Enzymatic Hydrolysis of Corn Stover with Trametes Hirsuta yj9

January 2012. Corn stover, mainly composed of lignin, cellulose and hemicellulose, is one of the most abundant agricultural byproducts in China. Approximately 200 million tons of corn stover is produced in China per year. Most of the corn stover is burned or directly discarded resulting in resource waste and environment pollution. Lignocellulose can be enzymatically hydrolyzed and transformed into important biofuels such as ethanol and butanol. The process can transform 30% energy and reduce environmental pollution. So in their study, Prof. LIU Xiaofeng's team from CAS Chengdu Institute of Biology isolated a newly Trametes hirsuta yj9 to pretreat corn stover in order to enhance enzymatic digestibility. They demonstrated that T. hirsuta yj9 preferentially degraded lignin to be as high as 71.49% after 42-day pretreatment. Laccase and xylanase was the major ligninolytic and hydrolytic enzyme, respectively and filter paper activity (FPA) increased gradually with prolonged pretreatment time.

__GIVEN ENTRIES__:

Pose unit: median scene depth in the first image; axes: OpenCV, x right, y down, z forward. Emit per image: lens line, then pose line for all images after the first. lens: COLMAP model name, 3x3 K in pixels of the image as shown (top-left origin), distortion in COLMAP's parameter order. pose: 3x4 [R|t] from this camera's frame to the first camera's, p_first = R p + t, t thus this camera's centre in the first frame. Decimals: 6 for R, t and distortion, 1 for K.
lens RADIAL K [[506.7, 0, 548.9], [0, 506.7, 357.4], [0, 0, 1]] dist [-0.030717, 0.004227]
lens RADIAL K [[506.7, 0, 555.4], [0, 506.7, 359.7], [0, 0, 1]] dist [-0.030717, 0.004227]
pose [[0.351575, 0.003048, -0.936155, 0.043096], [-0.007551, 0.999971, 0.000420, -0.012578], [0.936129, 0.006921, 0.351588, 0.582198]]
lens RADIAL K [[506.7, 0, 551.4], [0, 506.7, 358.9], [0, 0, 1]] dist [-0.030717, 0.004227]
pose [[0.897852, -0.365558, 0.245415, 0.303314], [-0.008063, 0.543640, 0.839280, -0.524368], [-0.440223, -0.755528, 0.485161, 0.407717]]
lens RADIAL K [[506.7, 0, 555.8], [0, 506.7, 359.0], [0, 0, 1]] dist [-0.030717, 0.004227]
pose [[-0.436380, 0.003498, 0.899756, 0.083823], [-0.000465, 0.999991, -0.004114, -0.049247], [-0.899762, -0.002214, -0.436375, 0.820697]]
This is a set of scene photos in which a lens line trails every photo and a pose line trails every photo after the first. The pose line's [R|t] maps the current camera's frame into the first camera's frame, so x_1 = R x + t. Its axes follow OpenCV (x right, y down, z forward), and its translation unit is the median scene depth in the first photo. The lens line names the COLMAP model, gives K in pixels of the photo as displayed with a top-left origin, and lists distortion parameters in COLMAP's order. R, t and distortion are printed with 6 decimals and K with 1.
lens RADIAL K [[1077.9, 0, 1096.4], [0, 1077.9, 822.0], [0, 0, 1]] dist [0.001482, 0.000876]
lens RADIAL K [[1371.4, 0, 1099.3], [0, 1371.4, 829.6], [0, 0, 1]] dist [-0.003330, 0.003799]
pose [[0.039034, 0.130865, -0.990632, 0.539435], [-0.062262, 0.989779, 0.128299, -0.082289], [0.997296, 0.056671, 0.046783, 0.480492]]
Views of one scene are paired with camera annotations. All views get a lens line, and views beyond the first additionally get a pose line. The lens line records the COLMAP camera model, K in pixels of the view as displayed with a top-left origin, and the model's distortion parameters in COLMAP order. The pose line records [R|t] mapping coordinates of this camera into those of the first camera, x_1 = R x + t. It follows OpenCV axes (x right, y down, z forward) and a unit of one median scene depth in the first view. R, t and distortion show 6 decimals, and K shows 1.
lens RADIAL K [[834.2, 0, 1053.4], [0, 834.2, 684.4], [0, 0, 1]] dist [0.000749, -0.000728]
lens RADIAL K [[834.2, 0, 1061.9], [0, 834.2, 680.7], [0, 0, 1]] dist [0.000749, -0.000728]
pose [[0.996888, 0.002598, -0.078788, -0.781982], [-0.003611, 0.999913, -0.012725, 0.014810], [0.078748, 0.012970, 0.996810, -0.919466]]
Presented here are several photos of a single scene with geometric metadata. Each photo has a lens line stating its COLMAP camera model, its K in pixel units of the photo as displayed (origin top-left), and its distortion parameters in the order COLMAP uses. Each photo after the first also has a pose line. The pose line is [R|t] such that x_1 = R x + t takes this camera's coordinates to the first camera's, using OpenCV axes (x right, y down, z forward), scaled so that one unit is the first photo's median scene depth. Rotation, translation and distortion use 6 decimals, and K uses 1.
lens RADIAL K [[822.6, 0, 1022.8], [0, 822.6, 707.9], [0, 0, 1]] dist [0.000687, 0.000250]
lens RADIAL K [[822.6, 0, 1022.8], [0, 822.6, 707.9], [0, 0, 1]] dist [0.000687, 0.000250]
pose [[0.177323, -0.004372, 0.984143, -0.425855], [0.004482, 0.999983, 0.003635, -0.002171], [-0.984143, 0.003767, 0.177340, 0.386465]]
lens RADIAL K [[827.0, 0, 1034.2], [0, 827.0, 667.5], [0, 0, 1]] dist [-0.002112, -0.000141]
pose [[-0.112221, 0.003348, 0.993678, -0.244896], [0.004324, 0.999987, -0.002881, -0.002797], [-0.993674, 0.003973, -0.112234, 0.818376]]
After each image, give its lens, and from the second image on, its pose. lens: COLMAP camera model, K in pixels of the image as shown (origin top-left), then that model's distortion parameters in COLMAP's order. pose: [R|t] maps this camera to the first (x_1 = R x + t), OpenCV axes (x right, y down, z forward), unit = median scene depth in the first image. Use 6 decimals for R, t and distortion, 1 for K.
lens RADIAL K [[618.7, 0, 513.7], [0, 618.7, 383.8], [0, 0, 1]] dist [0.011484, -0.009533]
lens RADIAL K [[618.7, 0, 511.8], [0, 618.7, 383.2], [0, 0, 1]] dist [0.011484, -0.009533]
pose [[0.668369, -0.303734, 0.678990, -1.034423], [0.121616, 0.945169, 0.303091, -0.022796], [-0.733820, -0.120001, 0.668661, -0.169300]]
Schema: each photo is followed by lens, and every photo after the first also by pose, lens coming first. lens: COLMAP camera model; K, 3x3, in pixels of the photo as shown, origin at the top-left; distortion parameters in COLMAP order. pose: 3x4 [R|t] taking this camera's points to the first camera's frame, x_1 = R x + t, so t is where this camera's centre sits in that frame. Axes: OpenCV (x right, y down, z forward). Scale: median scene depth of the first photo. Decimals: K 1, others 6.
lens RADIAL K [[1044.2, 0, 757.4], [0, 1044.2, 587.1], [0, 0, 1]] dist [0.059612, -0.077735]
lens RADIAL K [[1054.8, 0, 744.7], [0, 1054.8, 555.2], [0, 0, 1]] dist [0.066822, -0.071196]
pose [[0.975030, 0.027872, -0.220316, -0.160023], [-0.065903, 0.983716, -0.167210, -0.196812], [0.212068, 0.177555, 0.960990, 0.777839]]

__EXERCISE DIRECTIONS__: According to the corn stover extract, how much lignin did T. hirsuta yj9 degrade after 42-day pretreatment? The material is not needed for what follows.

__TASK RESPONSE__: As much as 71.49%.